Il existe, bien sur, des œuvres tellement contextualisées dans des évènements humains qu’il semble difficile de les lire à partir de cette définition de l’œuvre. Le couronnement de Napoléon par David est une œuvre de propagande dont il est impossible de dire que son auteur ait « voulu » en elle célébrer ce premier contact avec le monde mais, à aucun moment il n’a été précisé que cette définition de l’œuvre supposait l’intention de son créateur. Si le couronnement de Napoléon est une œuvre, on pourrait presque dire que c’est malgré son auteur, lequel n’a probablement souhaité qu’immortaliser le moment de gloire de son héros. Mais si l’on regarde la toile avec attention, on perçoit bien qu’il y est avant tout question de mises en espace de personnages et d’accessoires de sacralisation, de jeux de lumière et d’ombre par le biais desquels certains aspects sont soulignés et d’autres atténués, d’attitudes physiques de corps qui, bien qu’historiquement célèbres, sont ici réduits à des mouvements de toile et à des gestuelles actives ou contemplatives.

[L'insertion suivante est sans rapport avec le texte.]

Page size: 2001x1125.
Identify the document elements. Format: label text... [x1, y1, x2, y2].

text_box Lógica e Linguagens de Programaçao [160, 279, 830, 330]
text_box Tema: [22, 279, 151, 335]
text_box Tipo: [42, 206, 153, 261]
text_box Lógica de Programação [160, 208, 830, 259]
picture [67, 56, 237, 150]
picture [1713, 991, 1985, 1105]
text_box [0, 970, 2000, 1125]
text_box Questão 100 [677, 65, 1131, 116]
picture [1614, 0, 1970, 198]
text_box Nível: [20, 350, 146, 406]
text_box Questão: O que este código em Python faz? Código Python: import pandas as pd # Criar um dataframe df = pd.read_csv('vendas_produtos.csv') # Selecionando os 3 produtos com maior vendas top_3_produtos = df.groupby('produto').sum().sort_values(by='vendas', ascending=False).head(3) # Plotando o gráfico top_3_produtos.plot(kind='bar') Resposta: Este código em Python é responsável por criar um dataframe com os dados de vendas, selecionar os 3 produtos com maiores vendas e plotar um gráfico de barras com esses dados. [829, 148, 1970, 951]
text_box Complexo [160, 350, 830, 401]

Cela a beau être Napoléon et Joséphine, il faut bien que la découpe d’un coude jaillisse des soieries pour porter la couronne et qu’elle le soit de façon hautement désacralisée, ou plus encore désanthropocentrée. David peut bien détourner la physique des forces de façon à ce que les rayons du soleil éclairent exactement les personnages principaux de la scène comme si le soleil se soumettait aux usages définis par la hiérarchie impériale, c’est dans et par des fluctuations de lumière que cette scène « est » parce que son modèle ne fut pas autrement et que c’est exactement dans cet effet de révélation d’un fond physique aux évènements humains que tient la dimension artistique de ce tableau. C’est aussi en lui que réside le statut d’artiste de son auteur parce qu’il fallait l’attention exacerbée d’un homme pour ne pas se laisser étourdir par tous les accessoires de la célébration historique et relever dans l’événement tous les ressorts presque imperceptibles de son effectuation dans l’épaisseur d’une visibilité.